If someone more knowledgeable than me with the inner workings of initramfs-tools and plymouth wants to comment on this article please feel free to. Since I don't even know if this is an Ubuntu vs upstream problem I haven't filed a proper bug report.

Wednesday, July 29, 2009

Postfix: Name service error resolving localhost

I thought I'd share this bit of information for those of you that use Postfix. If you want to forward your email to a smarthost that requires authentication over an ssl tunnel you've no doubt come across many guides on the net. They'll all tell you to place some variation of
"relayhost=localhost:###" in your main.cf config file along with the necessary entries for authentication in the sasl_passwd database and use stunnel in client mode.

Unfortunately, it seems that the version of Postfix included on my Ubuntu 9.04 system has issues with that configuration. In fact, my mail.info logs were spammed with the following messages:

postfix/smtp: warning: relayhost configuration problem
postfix/error: [irrelevant stuff snipped] Name service error for name=localhost type=A

Even though I have a valid entry for localhost in my /etc/hosts file it seems that the name resolution request was escaping to my isp's dns servers which have no idea what localhost should resolve to and rightfully return an error.

To fix this, try one of the following variations:

relayhost=[localhost]:###
relayhost=[127.0.0.1]:###

Documentation here:
http://www.postfix.org/postconf.5.html#relayhost

I wish there had been a clear, concise post on what the solution to this problem was. I spent way too much time reading dead end posts on mailing lists before everything clicked into place. Hopefully, this will save someone else some time.

Thursday, February 14, 2008

Making a Hitachi DKR2D-J72FC work in a Sun Blade 1000 workstation

I thought I'd post my experiences in the hope that it helps someone.

I recently purchased a Hitachi DKR2D-J72FC off ebay that shows internally as a DKR1C-J72FC with a firmware revision of D2W4 for use in a Sun Blade 1000 workstation with a Qlogic 2200 FC controller. According to the seller, the drive came from a StorEdge array that was used with AIX so the drive was formatted with a block size of 520 and would require low level formatting to a block size of 512.

The first step in getting this drive to work involved setting a jumper on pins 13 & 14 so the drive would autospin. This allows the Sun Blade 1000 to actually see the drive. However, even though Solaris could see the drive, the Solaris format utility was unable to format/label the drive.

I solved the format problem by downloading and compiling sg3_utils and used the sg_format program which has a convenient parameter for the block size to low-level format the drive to a 512-byte block size. After that, despite the fact that Solaris could see the drive and could see it was formatted to a 512-byte block size the Solaris format utility was still unable to write a partition table/label (e.g: error writing VTOC error) to the drive.
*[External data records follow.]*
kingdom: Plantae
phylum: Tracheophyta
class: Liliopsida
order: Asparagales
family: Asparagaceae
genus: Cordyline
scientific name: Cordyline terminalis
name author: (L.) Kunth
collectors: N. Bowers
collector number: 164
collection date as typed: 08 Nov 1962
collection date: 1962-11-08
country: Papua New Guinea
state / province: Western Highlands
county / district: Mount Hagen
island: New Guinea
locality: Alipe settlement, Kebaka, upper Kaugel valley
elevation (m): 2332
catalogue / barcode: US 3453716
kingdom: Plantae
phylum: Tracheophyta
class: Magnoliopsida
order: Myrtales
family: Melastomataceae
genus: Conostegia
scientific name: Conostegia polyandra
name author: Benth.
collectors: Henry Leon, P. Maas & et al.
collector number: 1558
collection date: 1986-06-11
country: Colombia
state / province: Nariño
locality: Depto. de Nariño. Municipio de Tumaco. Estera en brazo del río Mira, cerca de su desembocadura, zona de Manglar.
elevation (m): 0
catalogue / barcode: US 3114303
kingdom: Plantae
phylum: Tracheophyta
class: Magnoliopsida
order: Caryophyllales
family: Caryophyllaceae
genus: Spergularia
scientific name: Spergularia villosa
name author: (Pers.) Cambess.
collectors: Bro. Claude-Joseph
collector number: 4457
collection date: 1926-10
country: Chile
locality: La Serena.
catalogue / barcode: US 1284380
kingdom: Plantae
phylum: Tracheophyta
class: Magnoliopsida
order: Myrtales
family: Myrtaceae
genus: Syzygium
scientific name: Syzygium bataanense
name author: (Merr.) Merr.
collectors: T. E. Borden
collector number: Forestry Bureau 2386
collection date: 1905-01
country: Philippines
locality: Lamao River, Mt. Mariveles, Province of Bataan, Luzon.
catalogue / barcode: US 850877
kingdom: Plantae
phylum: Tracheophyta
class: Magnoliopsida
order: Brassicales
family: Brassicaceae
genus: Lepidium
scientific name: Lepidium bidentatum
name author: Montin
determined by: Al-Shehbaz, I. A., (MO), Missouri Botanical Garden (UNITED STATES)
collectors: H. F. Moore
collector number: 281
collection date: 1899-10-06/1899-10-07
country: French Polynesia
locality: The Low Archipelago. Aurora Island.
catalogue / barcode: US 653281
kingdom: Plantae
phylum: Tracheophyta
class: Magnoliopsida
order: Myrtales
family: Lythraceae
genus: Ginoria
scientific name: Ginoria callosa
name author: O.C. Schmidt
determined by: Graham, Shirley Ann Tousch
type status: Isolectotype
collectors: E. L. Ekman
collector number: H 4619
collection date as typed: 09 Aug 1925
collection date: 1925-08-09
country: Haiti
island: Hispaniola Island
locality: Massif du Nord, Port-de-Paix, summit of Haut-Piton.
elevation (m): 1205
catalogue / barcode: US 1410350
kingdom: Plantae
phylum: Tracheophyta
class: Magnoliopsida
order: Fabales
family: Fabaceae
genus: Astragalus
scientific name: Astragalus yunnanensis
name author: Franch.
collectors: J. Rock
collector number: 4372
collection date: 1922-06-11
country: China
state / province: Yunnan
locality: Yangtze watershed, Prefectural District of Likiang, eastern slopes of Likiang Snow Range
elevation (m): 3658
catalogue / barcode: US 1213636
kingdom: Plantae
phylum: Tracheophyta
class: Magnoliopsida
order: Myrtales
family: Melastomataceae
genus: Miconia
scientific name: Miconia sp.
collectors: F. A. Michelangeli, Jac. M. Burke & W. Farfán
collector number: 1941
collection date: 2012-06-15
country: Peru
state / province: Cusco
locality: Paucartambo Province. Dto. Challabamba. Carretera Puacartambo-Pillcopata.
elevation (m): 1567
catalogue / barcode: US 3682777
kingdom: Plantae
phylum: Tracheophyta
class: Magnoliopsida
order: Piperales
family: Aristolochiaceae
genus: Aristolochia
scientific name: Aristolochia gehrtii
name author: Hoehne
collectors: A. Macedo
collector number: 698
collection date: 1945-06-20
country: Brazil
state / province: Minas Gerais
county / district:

After several days, I finally stumbled upon a solution and it is nothing short of bizarre. For whatever reason this drive refuses to allow writes to it unless the write cache bit has been enabled. As the Solaris format utility is unable to change this parameter, I downloaded and compiled another tool called sdparm and used the following command to enable the write cache:
sdparm --set=WCE=1 /dev/rdsk/[device]s0

After enabling the write cache, the Solaris format utility was immediately able to write a label to the drive and I was able to create a filesystem and mount it. The drive passes all read/write surface tests I've thrown at it and works normally as long as the write cache bit remains enabled. If I disable the write cache it will immediately revert to the old behavior where any attempt to write to the drive results in an I/O error.

It's almost like the firmware on the drive is using that flag as some sort of global write-protection flag. This is really strange but since I don't require 100% data integrity I can live with the write cache being enabled. I hope this information helps anyone else that might be struggling trying to get one of these drives to work.